Generally, however, PTAs, NGOs and village education committees seldom cough up cash for improvements. They look to SSA as a source of employment for `contract' teachers whom they sometimes are able to supply. SSA contributes Rs.500 for one additional teacher in every school. But there are just not enough teachers being employed in the State-run and aided schools. Ironically, SSA exacerbated the teacher shortage between 2001 and 2003, when many government teachers were pulled out of regular classes to collect data for the scheme. With the shrinking of the State budget, thousands of regular teachers' posts have remained unfilled over the past two decades. Headmasters and teachers confirm that the recruitment of trained regular teachers and the replacement of retirees have slowed down.
By now, contract teaching has become the norm in many government-run and aided schools, according to Dr. S.S. Rajagopalan, teacher-educator and policy analyst. The norm of three teachers for each primary school and one teacher for 30 children has apparently been given up. Bureaucrats tend to underplay the need for small classes: Vijaya Kumar, for instance, feels it is quite possible for one teacher to handle 40 children. But teacher-pupil ratios are somewhat misleadingly presented, and in actual fact it is common to see 60 or 70 children under a single teacher.
Qualifications and service conditions are often `negotiable', and several educationists feel the profession itself is being trivialised by the quick-fix in-service training packages. A B.Ed qualification is not being insisted upon. This is not because there are not enough trained teachers in the State, but because they tend to be concentrated in towns and cities. And yet, too few are being appointed even in Chennai. One of the three regular teachers in a corporation school doubles as the substitute `HM' (headmistress), leaving her class unattended from time to time. This is one of 10 `headless' schools among the 26 in this Chennai ward. It has three other teachers on short-term deputation - which means their presence cannot be counted on.
One corporation schoolteacher looks startled when asked for parents' views on the shortage of teachers. "No! Why would they say anything? This is a free school," she explains. She sends her own children to a private school. Would she not object if there were not enough teachers there? I ask her. "Yes, we pay fees... Not like these parents."

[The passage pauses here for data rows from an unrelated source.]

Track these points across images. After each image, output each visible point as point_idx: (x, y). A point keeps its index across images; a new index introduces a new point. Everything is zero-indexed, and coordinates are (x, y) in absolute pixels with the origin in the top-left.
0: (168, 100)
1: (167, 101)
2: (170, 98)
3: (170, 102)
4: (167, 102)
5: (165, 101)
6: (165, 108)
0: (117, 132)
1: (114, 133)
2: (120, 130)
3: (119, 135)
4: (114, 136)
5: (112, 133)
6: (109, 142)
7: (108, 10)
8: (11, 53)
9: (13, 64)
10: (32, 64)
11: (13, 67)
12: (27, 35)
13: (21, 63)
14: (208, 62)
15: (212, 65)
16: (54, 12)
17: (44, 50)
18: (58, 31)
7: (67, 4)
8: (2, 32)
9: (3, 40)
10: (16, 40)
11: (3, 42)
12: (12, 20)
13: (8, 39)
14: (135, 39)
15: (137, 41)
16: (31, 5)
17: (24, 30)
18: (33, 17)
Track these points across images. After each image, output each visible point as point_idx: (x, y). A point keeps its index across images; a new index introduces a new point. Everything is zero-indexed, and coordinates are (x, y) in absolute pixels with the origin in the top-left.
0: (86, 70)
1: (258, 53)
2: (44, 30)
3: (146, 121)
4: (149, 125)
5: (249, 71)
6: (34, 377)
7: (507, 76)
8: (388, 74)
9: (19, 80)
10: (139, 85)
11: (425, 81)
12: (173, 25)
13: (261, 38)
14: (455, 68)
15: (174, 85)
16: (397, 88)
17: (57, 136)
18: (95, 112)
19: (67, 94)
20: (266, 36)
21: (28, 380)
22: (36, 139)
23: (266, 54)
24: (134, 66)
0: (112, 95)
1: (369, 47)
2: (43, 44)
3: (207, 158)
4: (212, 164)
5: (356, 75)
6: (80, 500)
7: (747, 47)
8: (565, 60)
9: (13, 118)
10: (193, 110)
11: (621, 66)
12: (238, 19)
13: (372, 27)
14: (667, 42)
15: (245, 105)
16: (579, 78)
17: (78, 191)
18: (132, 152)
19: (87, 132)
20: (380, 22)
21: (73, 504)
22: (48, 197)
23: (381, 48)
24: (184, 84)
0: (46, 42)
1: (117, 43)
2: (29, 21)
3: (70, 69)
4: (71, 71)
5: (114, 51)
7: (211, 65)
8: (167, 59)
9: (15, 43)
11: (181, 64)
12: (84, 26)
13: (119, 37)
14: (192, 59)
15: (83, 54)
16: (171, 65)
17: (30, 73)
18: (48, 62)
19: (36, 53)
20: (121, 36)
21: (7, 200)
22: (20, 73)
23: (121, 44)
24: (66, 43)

Most people feel that government schools are meant for those who cannot afford to send their children anywhere else. A kind of charity, or dole. This is of course a travesty of the constitutional vision of publicly funded elementary education as the state's duty and as a citizen's right. Would the perception change if government schools became really good? Much publicity has been given recently to the `upgradation' of schools, which is supposedly being done with the aid of SSA. Thus, several corporation primary schools have been `promoted' to middle school status. Real upgradation would be to improve all government schools in terms of all qualitative parameters, so that "they become a benchmark for all other schools", as Balakrishnan says.
The activity-based teaching in the Chennai government primary schools - which is far in advance of what the bulk of privately financed schools are offering at present - is a pointer to what can be done, given imagination. But it would take more than just one bright idea to rescue the national objective of equitable, quality, free universal elementary education from being jettisoned by a welfare state on the run.